Regions with significant populations
- Argentina (Cuyo)
- Argentina: 34,279

Languages
- Spanish; formerly Quechua and Huarpe

Religion
- traditional tribal religion

= Huarpe =

Indigenous people of Argentina

The Huarpes or Warpes are an Indigenous people of Argentina, living in the Cuyo region.
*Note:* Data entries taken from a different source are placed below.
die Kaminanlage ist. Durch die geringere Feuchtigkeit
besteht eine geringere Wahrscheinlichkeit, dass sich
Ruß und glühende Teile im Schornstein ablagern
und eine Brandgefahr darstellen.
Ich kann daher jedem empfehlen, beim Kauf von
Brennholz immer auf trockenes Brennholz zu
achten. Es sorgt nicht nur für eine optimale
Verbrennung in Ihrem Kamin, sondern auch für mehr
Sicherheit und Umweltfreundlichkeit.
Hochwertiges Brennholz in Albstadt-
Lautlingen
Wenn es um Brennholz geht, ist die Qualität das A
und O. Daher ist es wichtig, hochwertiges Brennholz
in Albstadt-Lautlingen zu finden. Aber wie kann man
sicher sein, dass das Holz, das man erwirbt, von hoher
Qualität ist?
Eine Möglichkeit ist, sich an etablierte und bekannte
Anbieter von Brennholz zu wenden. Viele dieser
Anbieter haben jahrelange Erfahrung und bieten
Some scholars assume that in the Huarpe language, this word means "sandy ground", but according to Arte y Vocabulario de la lengua general del Reino de Chile, written by Andrés Febrés in Lima in 1765, the word Cuyo comes from Araucanian cuyum puulli, meaning "sandy land" or "desert country".

== History ==
Huarpe people settled in permanent villages beginning in the 5th century CE. About 50 to 100 people lived in a village, making them smaller than Diaguita settlements. They were agrarian people who grew corn (Zea mays), beans, squash, and quinoa (Chenopodium quinoa). Towards the 15th century, Huarpe territory expanded into the current Argentinian provinces of San Luis, Mendoza and San Juan and even on the north of the Neuquen Province. They inhabited between the Jáchal River at north, to the Diamante River at south and between the Andes and Conlara Valley on San Luis. They were never fully part of the Incan Empire, but were influenced by Inca culture and adopted llama ranching and the Quechua language after 1480.

Chilean encomenderos who had encomiendas in Cuyo introduced Indigenous Huarpes to Chile, who they hired to other Spaniards without encomiendas.